Samstag, 16. Mai 2009

I got used to medication. I am somehow oscillating between commitment and uncommitment towards a kidney disease group. I would like to participate, but hey, I am not sick enough yet to be part of the club. Anyway, instead of boring everyone with repetitive tales of which symptoms I am showing I will let you into the wicked circus of my life.

I was born in a disease stricken, damp, hot and stinky Calcutta in the year 1974 during monsoon rains. I was born in a private hospital with rusty cots and a pre-historic respirator as recalled by my mother. My mother, who had studied law and then married my dad, a Chemistry and Plastics engineer and moved to Switzerland. My mothers family had always had money. My great grandpa is said to have had a golden Rolls Royce and I can confirm that my grandparents had a staff of seven people including a cook, maids and other "people", as they were simply referred to. My grandmother was cat crazy and ran a "cat shelter" of fourty cats. While refugees from Bangladesh were dying outside and Mother Teresa's halls were full of lepers and the dying, we would tend to the fight wounds of tomcats, neuter them and raise kittens by the bottle. Still sometimes a party of three, my grandmother, my aunt and my mother would go to Mother Teresa to donate items, money or medicine. I was never allowed to go along.

My mother grew up in quite luxury, with the best of education and more freedoms than most of her country kinswomen. All that changed when her beautiful, charming and talented sister declined to marry a prince and eloped with my mothers guitar teacher instead. That happened a few years before my birth and by the time I was born, she and her mother were on talking terms again, but the relationship between my grandmother and my aunts husband always was a little awkward.

When I was in Kolkata once, as a child, I remember seeing a dead beggar lying on a garbage pile being eaten by stray dogs. I pointed it out to my mother and threw up in the taxi in which we were driving, but my mother pretended that I must have been mistaken. That image still haunts me today. I wonder who had disposed of the dead body on a garbage pile and how hungry the dogs must have been to eat a human being.

Montag, 13. April 2009

Lyrics to Mad World (by Roland Orzabal of Tears for Fears)

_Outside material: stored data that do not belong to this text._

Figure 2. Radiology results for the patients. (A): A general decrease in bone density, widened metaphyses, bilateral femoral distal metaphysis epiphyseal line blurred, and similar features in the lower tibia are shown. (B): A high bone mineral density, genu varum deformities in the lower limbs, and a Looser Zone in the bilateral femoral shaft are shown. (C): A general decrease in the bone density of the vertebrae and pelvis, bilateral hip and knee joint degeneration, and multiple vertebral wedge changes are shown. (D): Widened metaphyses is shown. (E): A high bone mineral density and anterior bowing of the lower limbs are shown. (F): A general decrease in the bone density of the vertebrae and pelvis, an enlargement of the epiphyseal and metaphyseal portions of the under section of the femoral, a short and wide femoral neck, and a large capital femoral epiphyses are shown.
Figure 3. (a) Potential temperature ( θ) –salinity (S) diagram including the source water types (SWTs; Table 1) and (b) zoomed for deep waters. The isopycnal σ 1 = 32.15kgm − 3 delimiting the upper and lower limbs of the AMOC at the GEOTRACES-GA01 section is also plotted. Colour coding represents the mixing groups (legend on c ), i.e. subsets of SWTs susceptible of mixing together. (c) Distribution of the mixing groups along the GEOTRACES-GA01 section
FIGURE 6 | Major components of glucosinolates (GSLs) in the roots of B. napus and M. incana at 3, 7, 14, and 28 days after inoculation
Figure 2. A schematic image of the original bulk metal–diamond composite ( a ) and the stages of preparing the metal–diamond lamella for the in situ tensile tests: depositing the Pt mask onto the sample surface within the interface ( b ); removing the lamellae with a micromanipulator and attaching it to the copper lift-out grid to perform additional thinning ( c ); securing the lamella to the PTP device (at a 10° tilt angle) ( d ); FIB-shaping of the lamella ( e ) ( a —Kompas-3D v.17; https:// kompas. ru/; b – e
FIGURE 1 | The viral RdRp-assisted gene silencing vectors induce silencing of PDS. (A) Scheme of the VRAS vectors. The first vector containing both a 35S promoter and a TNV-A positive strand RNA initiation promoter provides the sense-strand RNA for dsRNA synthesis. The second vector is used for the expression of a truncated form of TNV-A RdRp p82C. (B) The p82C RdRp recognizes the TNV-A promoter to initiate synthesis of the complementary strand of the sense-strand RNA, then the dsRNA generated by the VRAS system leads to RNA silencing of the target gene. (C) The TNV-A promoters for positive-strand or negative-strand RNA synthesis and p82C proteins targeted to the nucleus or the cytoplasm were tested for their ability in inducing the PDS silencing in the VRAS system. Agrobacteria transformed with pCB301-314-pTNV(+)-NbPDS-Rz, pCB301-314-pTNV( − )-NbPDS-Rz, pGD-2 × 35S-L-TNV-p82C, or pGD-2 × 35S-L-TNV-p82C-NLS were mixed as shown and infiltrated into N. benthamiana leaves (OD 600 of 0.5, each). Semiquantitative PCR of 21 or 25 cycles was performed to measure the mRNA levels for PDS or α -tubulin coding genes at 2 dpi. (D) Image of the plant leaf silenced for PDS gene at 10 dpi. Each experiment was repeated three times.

All around me are familiar faces
Worn out places, worn out faces
Bright and early for their daily races
Going nowhere, going nowhere
And their tears are filling up their glasses
No expression, no expression
Hide my head I want to drown my sorrow
No tomorrow, no tomorrow
And I find it kind of funny
I find it kind of sad
The dreams in which I'm dying
Are the best I've ever had
I find it hard to tell you
'Cos I find it hard to take
When people run in circles
It's a very, very
Mad World
Children waiting for the day they feel good
Happy Birthday, Happy Birthday
Made to feel the way that every child should
Sit and listen, sit and listen
Went to school and I was very nervous
No one knew me, no one knew me
Hello teacher tell me what's my lesson
Look right through me, look right through me

Back on Track!

So what. I was diagnosed with an autoimmune disease which causes my kidneys to turn into Swiss cheese. During the last checkup at the city hospital I was informed that things look sort of bad and that I need to increase the medication that was prescribed to me. A medication that turns me into a brain craving Zombie or at least into a meat craving Zombie, complete with the intellect of an amoeba.

Half an hour after taking my pills I get tired, my brainwaves get slower and I feel warm and cozy in a sad and confusing cottonball world. I somehow enjoy the free trips to fantasyland, but so far I had my easter vacations and from tomorrow on I will be back in the office, pretending to not have vertigo when I wear heels and not to be any different than usual.

Thankfully I have quite some experience with the types of drugs that grow organically, so that I am used to function well while being under (much of my highschool time was either on booze or weed) and my grades still did not suck. So let's see if I can trick everyone to believe that I am perfectly alright and that the business decisions that I take are sound.